──────── Material supplied
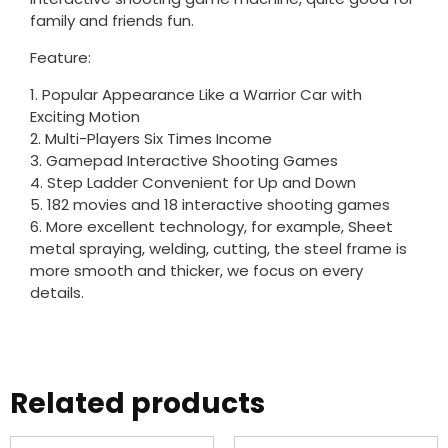
family and friends fun.
Feature:
1. Popular Appearance Like a Warrior Car with
Exciting Motion
2. Multi-Players Six Times Income
3. Gamepad Interactive Shooting Games
4. Step Ladder Convenient for Up and Down
5. 182 movies and 18 interactive shooting games
6. More excellent technology, for example, Sheet
metal spraying, welding, cutting, the steel frame is
more smooth and thicker, we focus on every
details.
Related products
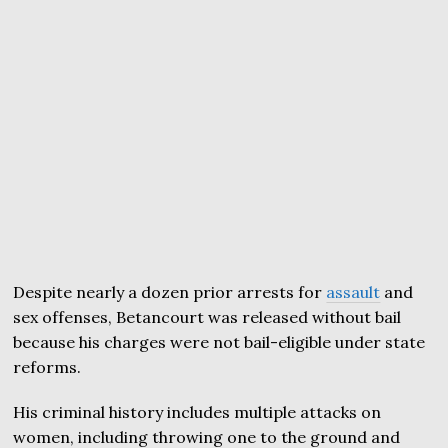
Despite nearly a dozen prior arrests for
assault
and
sex offenses, Betancourt was released without bail
because his charges were not bail-eligible under state
reforms.
His criminal history includes multiple attacks on
women, including throwing one to the ground and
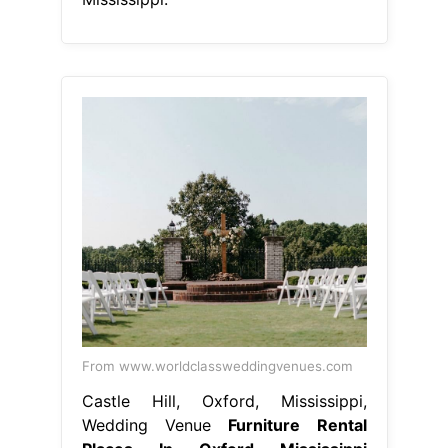
From www.worldclassweddingvenues.com
Castle Hill, Oxford, Mississippi,
Wedding Venue
Furniture Rental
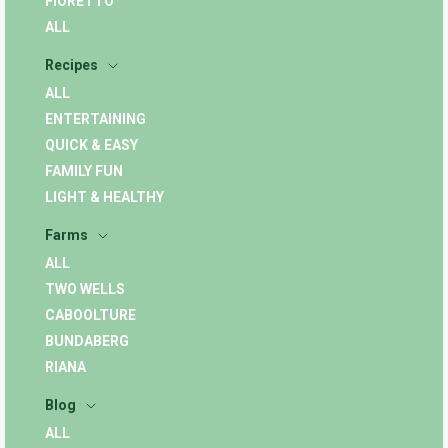
FIORETTO
ALL
Recipes
ALL
ENTERTAINING
QUICK & EASY
FAMILY FUN
LIGHT & HEALTHY
Farms
ALL
TWO WELLS
CABOOLTURE
BUNDABERG
RIANA
Blog
ALL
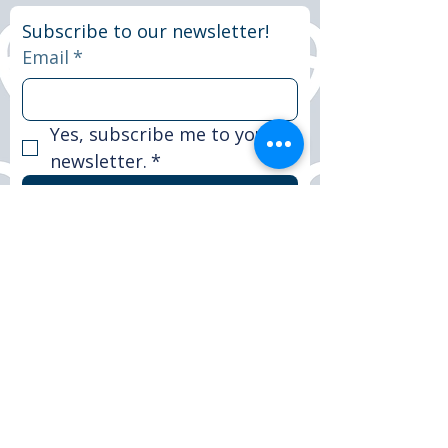
Subscribe to our newsletter!
Email
*
Yes, subscribe me to your 
newsletter.
*
Subscribe now
© 2025 Peter Le Marchant Trust. All rights
reserved.
Registered Charity No: 1151117
FACEBOOK
LINKEDIN
INSTAGRAM
CONTACT >
T:
+44 (0)1509 265590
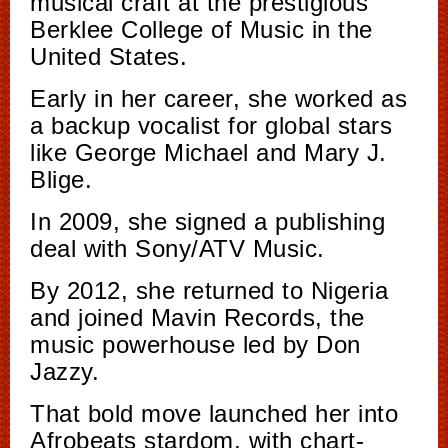
musical craft at the prestigious
Berklee College of Music in the
United States.
Early in her career, she worked as
a backup vocalist for global stars
like George Michael and Mary J.
Blige.
In 2009, she signed a publishing
deal with Sony/ATV Music.
By 2012, she returned to Nigeria
and joined Mavin Records, the
music powerhouse led by Don
Jazzy.
That bold move launched her into
Afrobeats stardom, with chart-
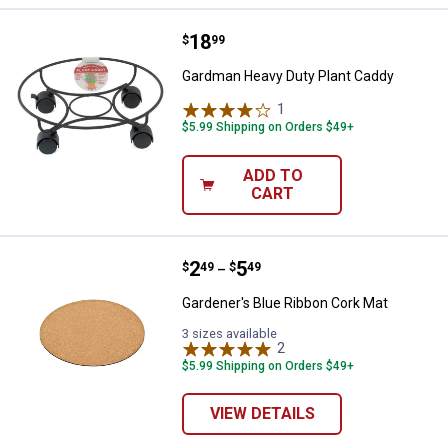
Price:
.
18
Gardman Heavy Duty Plant Caddy
$
99
Gardman Heavy Duty Plant Caddy
1
Review
$5.99 Shipping on Orders $49+
ADD TO
CART
Price range:
.
to
2
.
5
Gardener's Blue Ribbon Cork Mat
$
49
$
49
–
Gardener's Blue Ribbon Cork Mat
3 sizes available
2
Reviews
$5.99 Shipping on Orders $49+
VIEW DETAILS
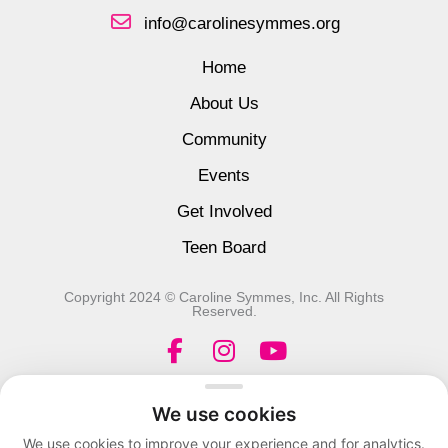
info@carolinesymmes.org
Home
About Us
Community
Events
Get Involved
Teen Board
Copyright 2024 © Caroline Symmes, Inc. All Rights
Reserved.
F
I
Y
a
n
o
c
s
u
We use cookies
e
t
t
We use cookies to improve your experience and for analytics.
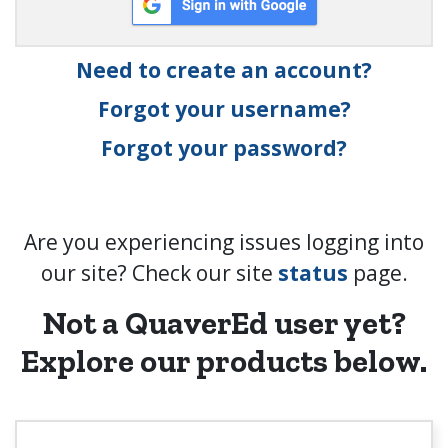
Need to create an account?
Forgot your username?
Forgot your password?
Are you experiencing issues logging into
our site? Check our site
status
page.
Not a QuaverEd user yet?
Explore our products below.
────────────────
■ Required action ■
Each line in the entries above that includes the string "newsletter" should be extracted.

■ Response ■
Subscribe to our newsletter!
newsletter.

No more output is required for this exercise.